Considerations concerning laparoscopic cholecystectomy in the extremely elderly

Affiliations
Comparative Study

Considerations concerning laparoscopic cholecystectomy in the extremely elderly

Theodoros E Pavlidis et al. J Laparoendosc Adv Surg Tech A. 2008 Feb.

Abstract

Background: Since octogenarians become a growing part of the population and surgical care is possible in them, this study was conducted to evaluate the outcome of laparoscopic cholecystectomy in patients 80 years of age and over.

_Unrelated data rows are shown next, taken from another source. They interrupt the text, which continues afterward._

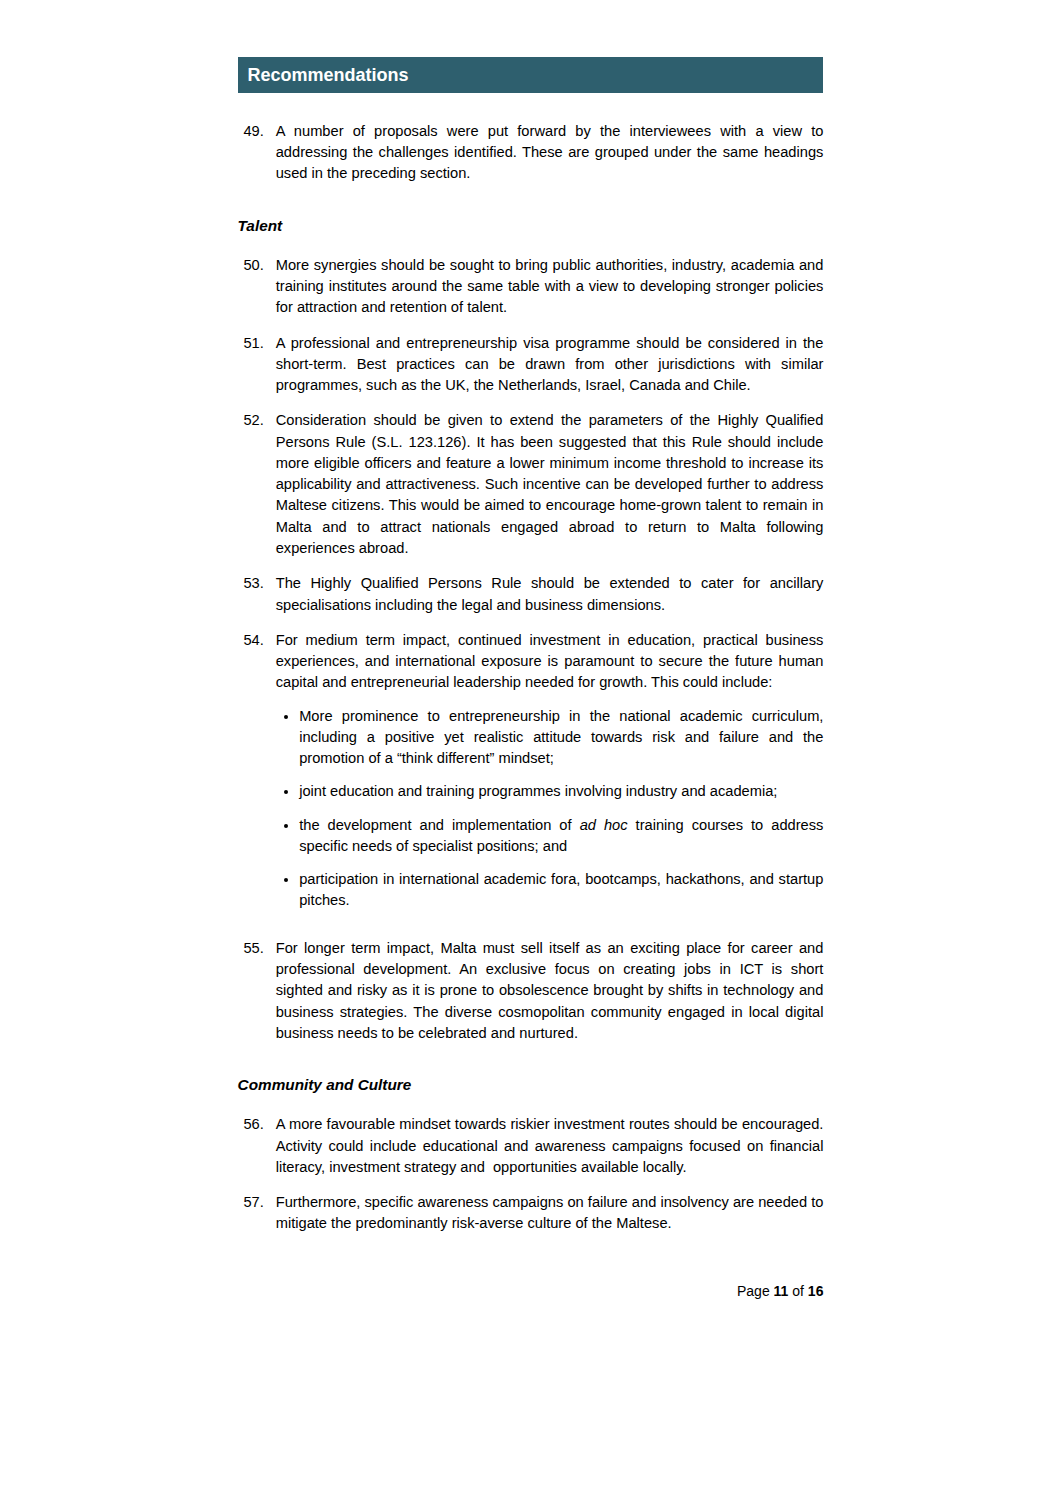Recommendations
49.
A number of proposals were put forward by the interviewees with a view to addressing the challenges identified. These are grouped under the same headings used in the preceding section.
Talent
50.
More synergies should be sought to bring public authorities, industry, academia and training institutes around the same table with a view to developing stronger policies for attraction and retention of talent.
51.
A professional and entrepreneurship visa programme should be considered in the short-term. Best practices can be drawn from other jurisdictions with similar programmes, such as the UK, the Netherlands, Israel, Canada and Chile.
52.
Consideration should be given to extend the parameters of the Highly Qualified Persons Rule (S.L. 123.126). It has been suggested that this Rule should include more eligible officers and feature a lower minimum income threshold to increase its applicability and attractiveness. Such incentive can be developed further to address Maltese citizens. This would be aimed to encourage home-grown talent to remain in Malta and to attract nationals engaged abroad to return to Malta following experiences abroad.
53.
The Highly Qualified Persons Rule should be extended to cater for ancillary specialisations including the legal and business dimensions.
54.
For medium term impact, continued investment in education, practical business experiences, and international exposure is paramount to secure the future human capital and entrepreneurial leadership needed for growth. This could include:
More prominence to entrepreneurship in the national academic curriculum, including a positive yet realistic attitude towards risk and failure and the promotion of a “think different” mindset;
joint education and training programmes involving industry and academia;
the development and implementation of ad hoc training courses to address specific needs of specialist positions; and
participation in international academic fora, bootcamps, hackathons, and startup pitches.
55.
For longer term impact, Malta must sell itself as an exciting place for career and professional development. An exclusive focus on creating jobs in ICT is short sighted and risky as it is prone to obsolescence brought by shifts in technology and business strategies. The diverse cosmopolitan community engaged in local digital business needs to be celebrated and nurtured.
Community and Culture
56.
A more favourable mindset towards riskier investment routes should be encouraged. Activity could include educational and awareness campaigns focused on financial literacy, investment strategy and opportunities available locally.
57.
Furthermore, specific awareness campaigns on failure and insolvency are needed to mitigate the predominantly risk-averse culture of the Maltese.
Page 11 of 16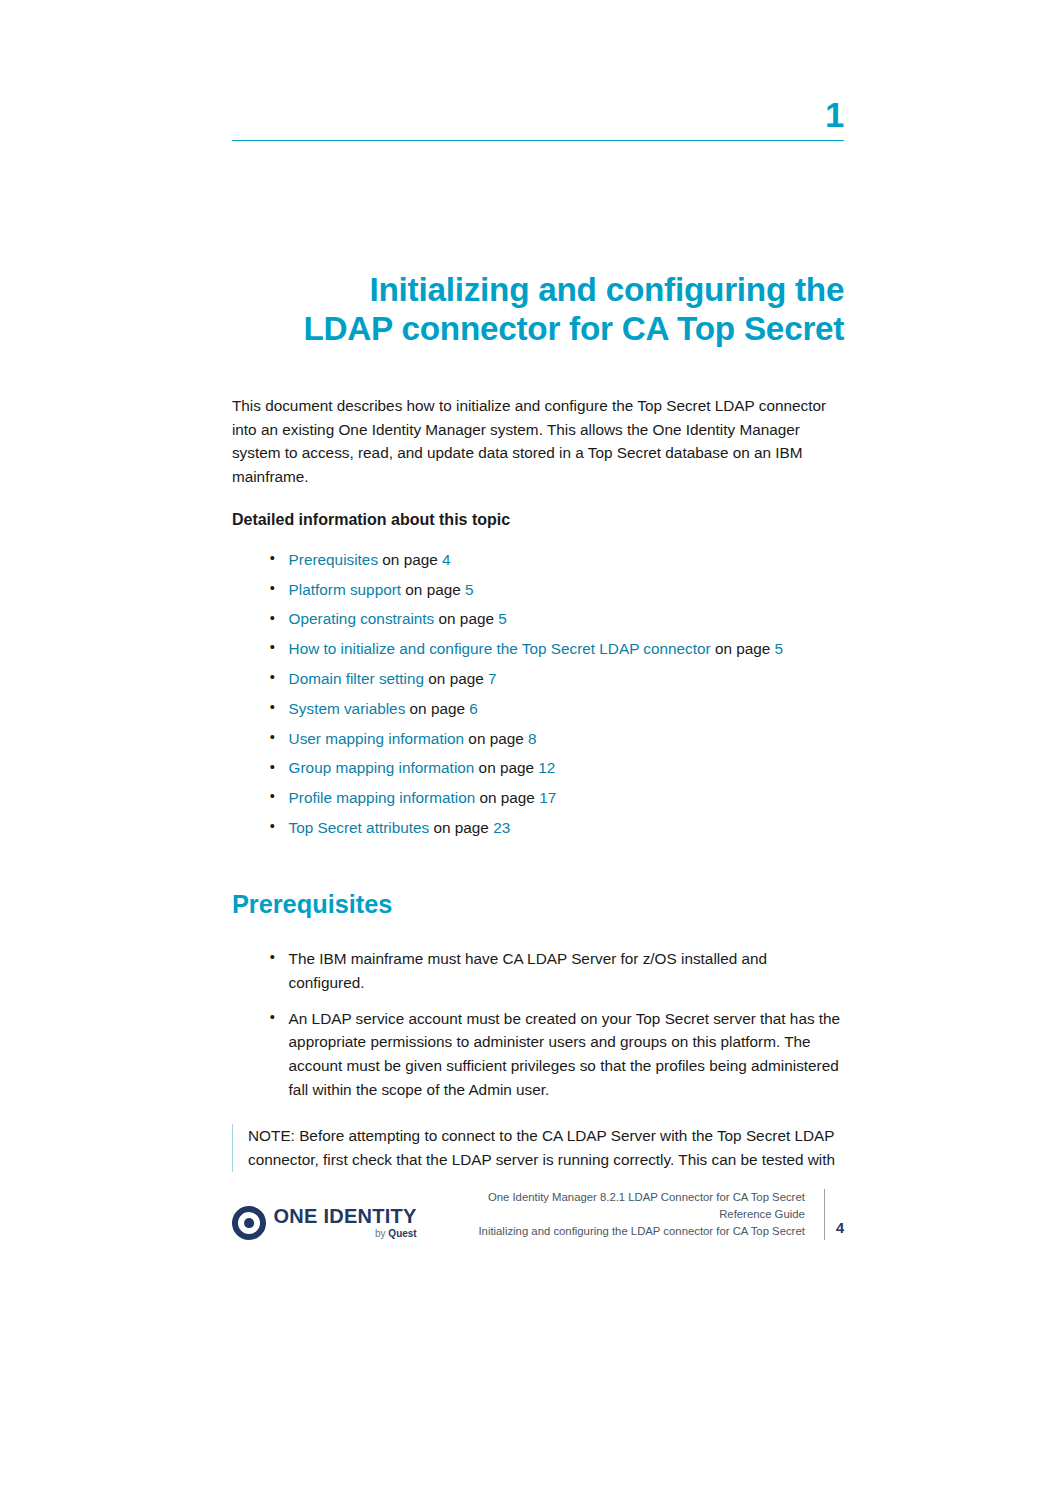1
Initializing and configuring the
LDAP connector for CA Top Secret
This document describes how to initialize and configure the Top Secret LDAP connector into an existing One Identity Manager system. This allows the One Identity Manager system to access, read, and update data stored in a Top Secret database on an IBM mainframe.
Detailed information about this topic
Prerequisites on page 4
Platform support on page 5
Operating constraints on page 5
How to initialize and configure the Top Secret LDAP connector on page 5
Domain filter setting on page 7
System variables on page 6
User mapping information on page 8
Group mapping information on page 12
Profile mapping information on page 17
Top Secret attributes on page 23
Prerequisites
The IBM mainframe must have CA LDAP Server for z/OS installed and configured.
An LDAP service account must be created on your Top Secret server that has the appropriate permissions to administer users and groups on this platform. The account must be given sufficient privileges so that the profiles being administered fall within the scope of the Admin user.
NOTE: Before attempting to connect to the CA LDAP Server with the Top Secret LDAP connector, first check that the LDAP server is running correctly. This can be tested with
ONE IDENTITY
by Quest
One Identity Manager 8.2.1 LDAP Connector for CA Top Secret
Reference Guide
Initializing and configuring the LDAP connector for CA Top Secret
4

Methods: From June 1993 to May 2006, a total of 1263 patients underwent a laparoscopic cholecystectomy, applying the four-trocar American technique; 21 among them were >/=80 years. We retrospectively reviewed patients' age, gender, indication for surgery, comorbid conditions, American Society of Anesthesiologists (ASA) score, conversion to open procedure, postoperative complications, and length of hospital stay.

Results: The mean age in the >/=80 group was 82.5+/-3 and 57% were women, while in the <80 group 72% of patients were women. Recurrent biliary colic was the most frequent (62%) indication for surgery among the elderly patients. Endoscopic retrograde cholangiopancreatography and endoscopic sphincterotomy were performed preoperatively in 6 elderly patients (29%); there were 4 cases of acute calculus pancreatitis and 2 cases of acute cholangitis. A high surgical risk (ASA score of III and IV) was estimated in 11 patients (52%) from the >/=80 group versus 32% in the <80 group (P =0.047). Conversion rate was higher (19%) and hospital stay was longer (4.9 days) in the >/=80 group, compared to younger patients (P =0.01). Mortality was zero and morbidity was 14% versus 3% in the <80 group (P =0.03), including 1 case of postoperative bleeding, 1 case of wound infection, and 1 case of pulmonary atelectasis, respectively.

Conclusions: Laparoscopic cholecystectomy in the extremely elderly is safe and well tolerated; however, it is associated with a higher conversion rate, increased morbidity, and a longer hospital stay.